CRISPR revisited: structure prediction of CRISPR repeats

Prokaryotes are known to acquire immunity against phages and viruses through a widely conserved RNA-based gene silencing pathway. Fragments of the foreign DNA are initially integrated into clusters of regularly interspaced short palindromic repeats (CRISPRs). During a new invasion these fragments are extracted from the CRISPR array as mature CRISPR-RNAs (crRNAs), which target the viral DNA for degradation. A small hairpin structure has been proposed to guide an endoribonuclease to the cleavage site and there is recent evidence of direct interaction between the stem-loop and the Cas6, one of the many CRISPR-associated (Cas) proteins. Based on sequence similarity, Kunin et al. (2007) reported 12 major families of CRISPR repeats and claimed that only six exhibit the typical hairpin motif.

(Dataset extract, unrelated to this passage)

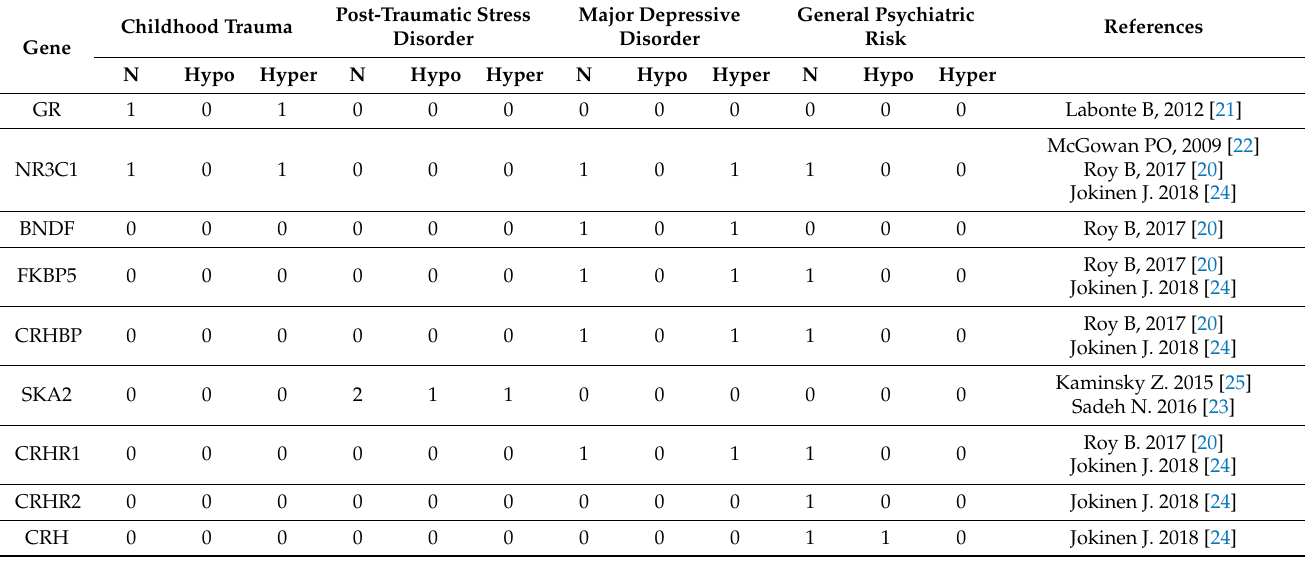
Table 3. The methylation state of genes that influence the activation of the HPA axis and reported in ELS, PTSD, MDD, and psychiatric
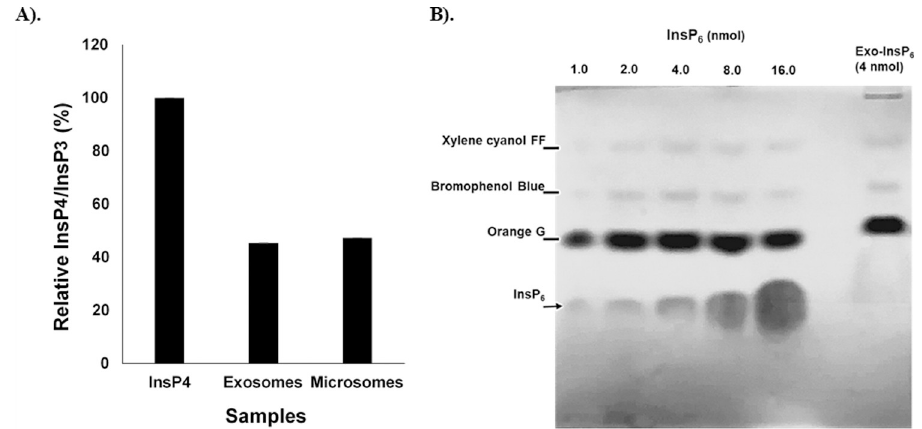
Fig 10. Enzymatic analysis of exosome-based Minpp1 isoform-2. A). Competitive inhibition enzyme immunoassay against exosomes pre-enriched by ultra-centrifugation. The ELISA plate was pre-coated with goat anti-rabbit antibody. Samples were subjected to the plate along with antibodies specific to InsP 3 and Horseradish Peroxidase (HRP)- conjugated InsP 3 . The competitive inhibition reaction is launched between HRP labeled InsP 3 and unlabeled InsP 3 with the antibody. On adding HRP substrate solution, color develops reciprocally to the amount of InsP 3 in the sample. Samples were spiked with 5 μ M InsP 4 for 24h RT. Exosomes (~1.0 μ g) were resuspended in Minpp1 assay Buffer with 16mM CHAPS. Microsomes (~1.0 μ g) were resuspended in Minpp1 assay Buffer with 3mM CHAPS. The bar graph shows the percentage of InsP 4 dephosphorylation as a qualitative activity of Minpp1 isoform-2 enzyme compared to control (InsP 4 +Minpp1 Assay Buffer). B). Hydrolysis of InsP 6 (4 nmol) with exosomes as an indication of Minpp1 isoform-2 enzyme activity. Freshly collected serum-free conditioned media was differentially ultra-centrifuged to isolate exosomes. The isolated exosomes were resuspended in Minpp1 enzymatic assay buffer and later incubated overnight with InsP 6 (4 nmol) at room temperature. After incubation, metabolized InsPs were resolved by PAGE and visualized with toluidine blue staining.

We have revisited structural properties of the CRISPR system on a genome-wide scale. Our results show that the hairpin motif is present in almost all families. Additionally, some sequences are misplaced and a few clusters ought to be subdivided into further families. Since repeats are able to form multiple stem-loop structures, we have developed an approach to predict the functional hairpin of a single CRISPR array by folding the repeat structures within the context of all spacer sequences. We show that the most probable hairpin in such a context is not always the minimum free energy (MFE) structure.